Махараджа внимательно посмотрел на Тарвина.
– А что сказало бы на это правительство?
– спросил он.
– Я не вполне понимаю, при чем здесь правительство. Ведь смогли же вы, не советуясь с правительством, разбить апельсиновые сады и проложить канал вокруг них (в глазах его величества появилось что-то похожее на понимание)? Работы на реке обойдутся вам намного дешевле. Вы ухе пробовали искать здесь золото, ведь так?
– Да, как-то летом на реке начинали мыть золото. Мои тюрьмы были переполнены преступниками, и я опасался бунта. Но ничего любопытного там не было, если не считать этих черных собак, копающихся в песке. В тот год мой гнедой пони взял на скачках большой приз - кубок Пуна.
Тарвин в досаде всплеснул руками. Какой смысл говорить о важном деле с этим изнывающим от скуки человеком, который, чтобы увидеть хоть что-нибудь интересное, готов заложить в ломбард все, что уцелело в его душе, разрушенной опиумом. Впрочем, Ник быстро взял себя в руки.
– Да, согласен: смотреть здесь не на что. Вам нужно кое-что другое нужна небольшая плотина в районе Гунгры.
– На подступах к горам?
– Да.
– Никто и никогда не делал запруды на Амете, - сказал король.
– Река вытекает из земли и снова уходит в землю, а когда идут дожди, она становится широкой, как Инд.
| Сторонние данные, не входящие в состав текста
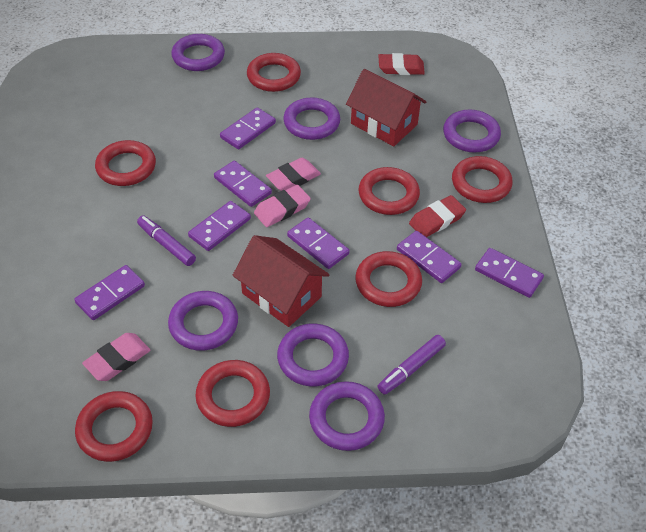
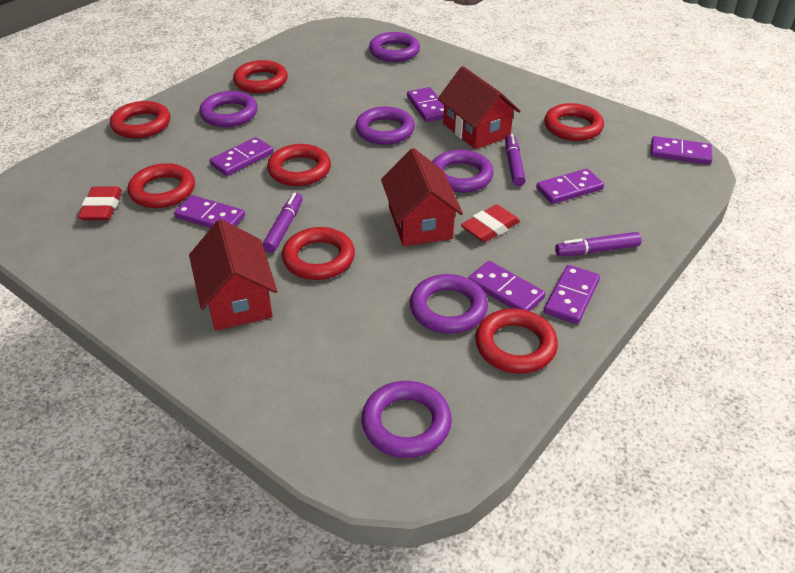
pink eraser: 3 -> 0
purple marker: 2 -> 3
red house: 2 -> 3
– А мы еще до дождей оголим ее дно - на протяжении двенадцати миль, сказал Тарвин, внимательно наблюдая за тем, какое впечатление произведут эти слова на его собеседника.
Ответ был все тот же:
– Никто никогда не перекрывал Амет.
– Да, никто. И в самом деле, никто и не пробовал. Дайте мне рабочую силу - столько, сколько я попрошу, и я вам перекрою Амет.
– А куда же уйдет вода?
– поинтересовался король.
– Само собой разумеется, что я отведу ее в другое русло, как вы отвели канал от апельсинового сада.